CHAPTER XVIII
Meanwhile the months slipped by, the south-east trade blew itself out, the monsoon had begun to breathe, and Jerry added to himself six months of time, weight, stature, and thickness of bone. An easy time his half-year with the blind man had been, despite the fact that Nalasu was a rigid disciplinarian who insisted on training Jerry for longer hours, day in and day out, than falls to the lot of most dogs. Never did Jerry receive from him a blow, never a harsh word. This man, who had slain four of the Annos, three of them after he had gone blind, who had slain still more men in his savage youth, never raised his voice in anger to Jerry and ruled him by nothing severer than the gentlest of chidings.

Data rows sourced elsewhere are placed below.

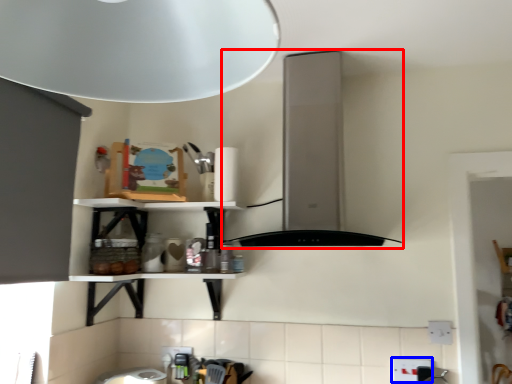
Question: Among these objects, which one is farthest to the camera, vent (highlighted by a red box) or electric outlet (highlighted by a blue box)?

Choices:
 (A) vent
 (B) electric outlet

Answer: (B)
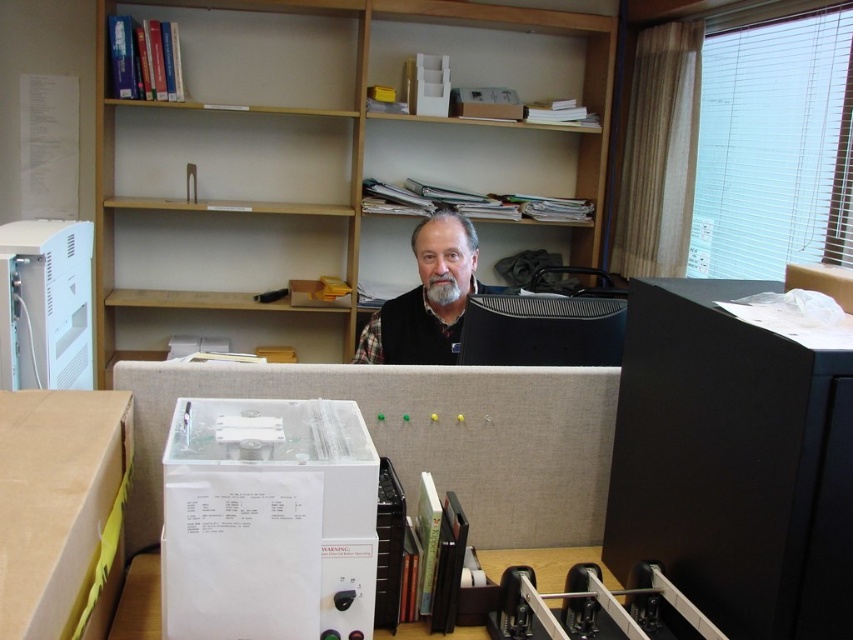
You are an office worker who needs to place a new item on the tallest object in the office. Which object should you choose between the light wood bookshelf at upper center and the white plastic box at lower left?

The light wood bookshelf at upper center has a greater height compared to the white plastic box at lower left, so you should place the item on the light wood bookshelf at upper center.

You are organizing a small office space and need to place a new item on the desk. The item requires a surface area larger than the white plastic box at lower left. Can the light wood bookshelf at upper center accommodate this item based on their sizes?

The light wood bookshelf at upper center is wider than the white plastic box at lower left, so it can accommodate an item requiring a larger surface area than the white plastic box at lower left.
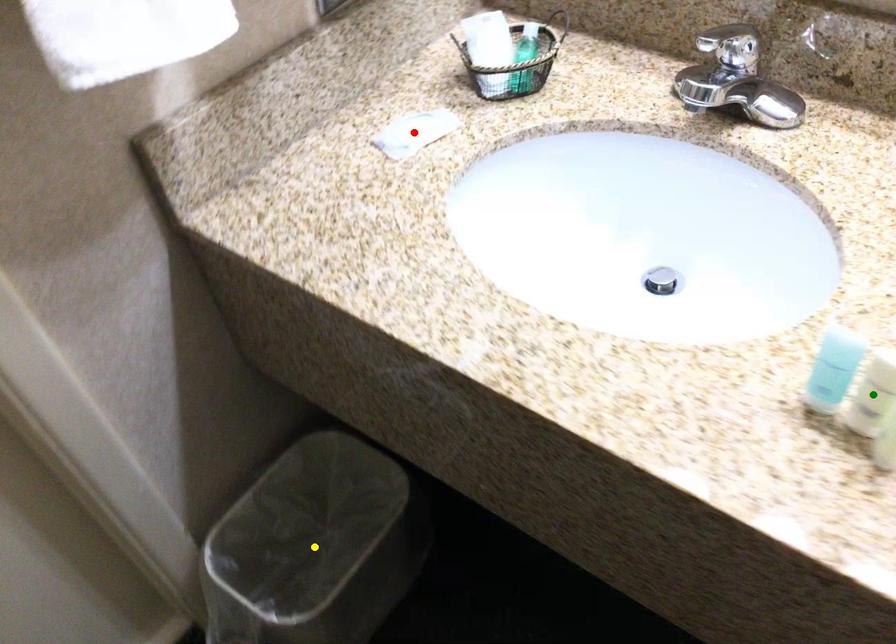
Order these from nearest to farthest:
1. yellow point
2. green point
3. red point

yellow point → red point → green point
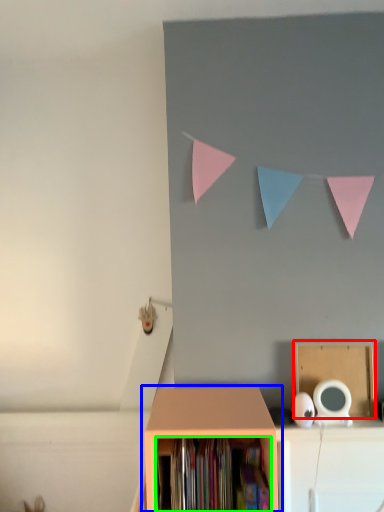
Question: Which is nearer to the cardboard box (highlighted by a red box)? shelf (highlighted by a blue box) or book (highlighted by a green box).

Choices:
 (A) shelf
 (B) book

Answer: (A)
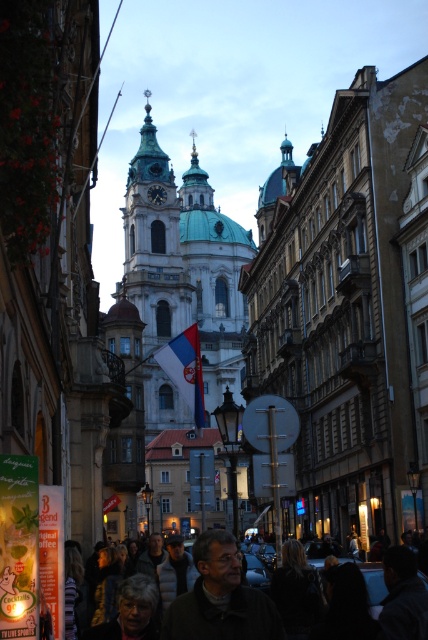
You are a tourist standing on the busy street and want to take a photo of the white stone tower at center without the dark gray wool coat at center blocking the view. Is it possible to do so?

The white stone tower at center is bigger than the dark gray wool coat at center, so it is possible to position yourself or adjust the camera angle to frame the tower without the coat blocking the view.

You are a tourist standing on the street and see the dark gray wool coat at center and the white fabric flag at center. Which object is closer to you?

The dark gray wool coat at center is closer to you because it is below the white fabric flag at center, meaning it is positioned lower in the visual field and thus nearer to the observer.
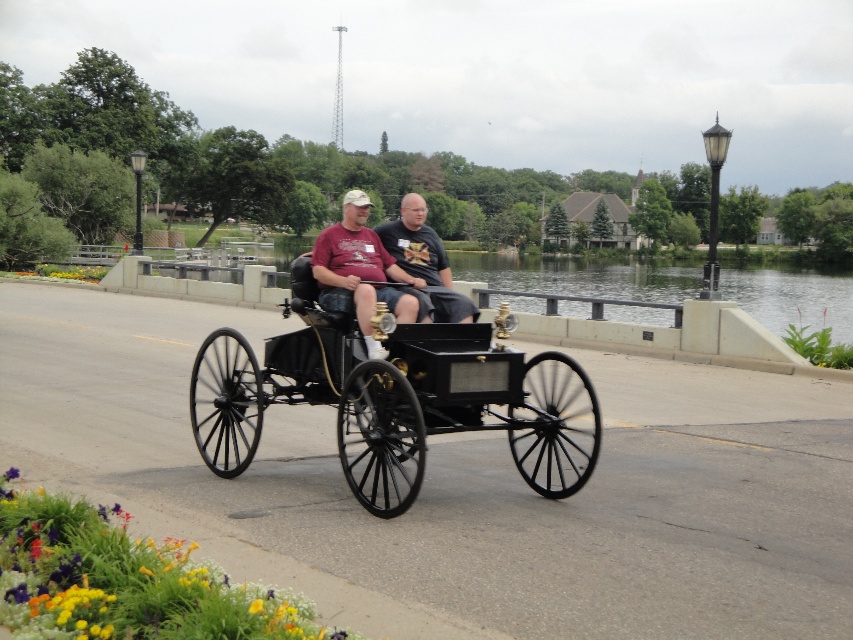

Mentally, the persistent education Jerry received, in this period of late puppyhood, fixed in him increased brain power for all his life. Possibly no dog in all the world had ever been so vocal as he, and for three reasons: his own intelligence, the genius for teaching that was Nalasu’s, and the long hours devoted to the teaching.
His shorthand vocabulary, for a dog, was prodigious. Almost might it be said that he and the man could talk by the hour, although few and simple were the abstractions they could talk; very little of the immediate concrete past, and scarcely anything of the immediate concrete future, entered into their conversations. Jerry could no more tell him of Meringe, nor of the Arangi, than could he tell him of the great love he had borne Skipper, or of his reason for hating Bashti. By the same token, Nalasu could not tell Jerry of the blood-feud with the Annos, nor of how he had lost his eyesight.
Practically all their conversation was confined to the instant present, although they could compass a little of the very immediate past. Nalasu would give Jerry a series of instructions, such as, going on a scout by himself, to go to the nest, then circle about it widely, to continue to the other clearing where were the fruit trees, to cross the jungle to the main path, to proceed down the main path toward the village till he came to the great banyan tree, and then to return along the small path to Nalasu and Nalasu’s house. All of which Jerry would carry out to the letter, and, arrived back, would make report. As, thus: at the nest nothing unusual save that a buzzard was near it; in the other clearing three coconuts had fallen to the ground—for Jerry could count unerringly up to five; between the other clearing and the main path were four pigs; along the main path he had passed a dog, more than five women, and two children; and on the small path home he had noted a cockatoo and two boys.
But he could not tell Nalasu his states of mind and heart that prevented him from being fully contented in his present situation. For Nalasu was not a white-god, but only a mere nigger god. And Jerry hated and despised all niggers save for the two exceptions of Lamai and Nalasu. He tolerated them, and, for Nalasu, had even developed a placid and sweet affection. Love him he did not and could not.